Nei giorni scorsi Frediano Lorenzin, Chief Technology Officer di Dell Technologies in Italia, ha incontrato la stampa italiana per riflettere insieme su alcuni trend e tecnologie trattati in occasione del Dell Technologies World di Las Vegas. In particolare si è parlato di intelligenza artificiale, gestione dei dati ed evoluzione delle infrastrutture IT. “Fino a poco tempo fa, molte aziende si interrogavano sul perché dovessero investire in intelligenza artificiale. Oggi la domanda è cambiata: ‘perché non farlo?’. L’AI è diventata parte della quotidianità”, ha sottolineato Lorenzin aggiungendo come nel 2024, solo in Italia, siano stati investiti 1,2 miliardi di euro in AI (dato dell’Osservatorio del Politecnico di Milano), con una crescita annua del 58%. “È un fenomeno che non riguarda più solo le grandi aziende. L’intelligenza artificiale è diventata pervasiva e accessibile, anche per le PMI. E se un anno fa, i clienti ci chiedevano: Quali sono gli use case? Oggi sanno già cosa vogliono fare e ci chiedono come implementarlo”, ha proseguito Lorenzin.

Un altro tema affrontato è stato quello della transizione dai grandi data center centralizzati verso il computing distribuito e l’edge. “I dispositivi locali – persino i laptop – stanno diventando veri e propri nodi intelligenti. Non più solo IoT o sensoristica industriale, ma edge computing sempre più avanzato.” Un esempio può essere quello di workstation che si presentano come dei veri e propri nodi di AI locale. Questo perché serve prossimità ai dati, velocità di elaborazione e interazione diretta con l’utente finale.

Dagli LLM agli agenti intelligenti al dato

In occasione dell’incontro si è parlato anche del passaggio da modelli di AI centralizzati e massivi a modelli più leggeri, ottimizzati per funzioni specifiche e integrati nei flussi quotidiani. È il caso di un’AI sviluppata internamente per analizzare e razionalizzare la documentazione tecnica aziendale. Di fatto non è gestita su supercomputer, ma su sistemi a capacità limitata, e dimostra che la tecnologia oggi può essere efficace anche su scala ridotta.

Uno dei punti focali dell’evoluzione tecnologica in atto è il dato. Tutto ciò che viene sviluppato – dal Data Lake al file system – è costruito per aderire a questi principi di semplicità, sicurezza e sostenibilità. Ecco che Dell ha annunciato la Data Lakehouse appliance, basata su tecnologia Starburst, con l’obiettivo di abbandonare la logica dei mega sistemi monolitici per abbracciare un approccio più flessibile: i dati restano dove sono, si portano nel modello solo quelli necessari. Questo si integra con un altro annuncio chiave: Project Lightning, un file system parallelo ad alte prestazioni, pensato per ridurre i tempi di accesso e semplificare la pipeline AI.

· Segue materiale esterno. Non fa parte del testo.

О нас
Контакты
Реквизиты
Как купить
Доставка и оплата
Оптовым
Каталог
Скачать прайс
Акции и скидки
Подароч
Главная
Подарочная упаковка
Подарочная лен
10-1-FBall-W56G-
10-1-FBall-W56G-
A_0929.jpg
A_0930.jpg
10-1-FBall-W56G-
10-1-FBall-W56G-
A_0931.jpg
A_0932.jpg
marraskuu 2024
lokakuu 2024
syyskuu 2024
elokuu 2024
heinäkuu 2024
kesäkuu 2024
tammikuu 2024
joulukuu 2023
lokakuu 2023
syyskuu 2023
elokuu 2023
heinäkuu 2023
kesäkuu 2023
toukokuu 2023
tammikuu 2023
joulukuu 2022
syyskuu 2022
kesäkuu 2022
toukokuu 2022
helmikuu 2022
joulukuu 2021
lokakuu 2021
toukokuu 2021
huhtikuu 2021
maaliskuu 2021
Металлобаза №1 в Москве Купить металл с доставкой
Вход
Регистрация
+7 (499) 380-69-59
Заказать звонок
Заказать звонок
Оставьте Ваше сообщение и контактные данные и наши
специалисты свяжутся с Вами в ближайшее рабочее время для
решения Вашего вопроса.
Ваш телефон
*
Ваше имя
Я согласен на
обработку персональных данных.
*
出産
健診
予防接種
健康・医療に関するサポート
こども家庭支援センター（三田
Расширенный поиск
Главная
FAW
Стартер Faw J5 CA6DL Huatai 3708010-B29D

La AI Factory 2.0: un framework e non solo un prodotto

Dell ha presentato anche una nuova versione di AI Factory, il framework per l’adozione dell’intelligenza artificiale realizzato con Nvidia. “AI Factory 2.0 non è un prodotto, ma un insieme integrato e pre-certificato per facilitare lo sviluppo e la scalabilità di progetti AI, anche in modalità multicloud e ibrida.” E ancora, è stato approfondito un approccio componibile, dove l’infrastruttura IT viene orchestrata come un marketplace di risorse (compute, storage, networking) grazie alla Automation Platform. “L’obiettivo è offrire massima flessibilità e automazione, sia on-premise che in cloud. Partner storici come ad esempio Microsoft, Google e Red Hat fanno parte di questo ecosistema, così come realtà emergenti come Cohere, che sviluppa agenti pronti all’uso da integrare nei propri workflow”, ha spiegato Lorenzin. In sostanza il messaggio è che l’intelligenza artificiale non è più da considerare una tecnologia del futuro. È una necessità strategica per restare competitivi. Ma va gestita con metodo, investimenti mirati e una visione chiara.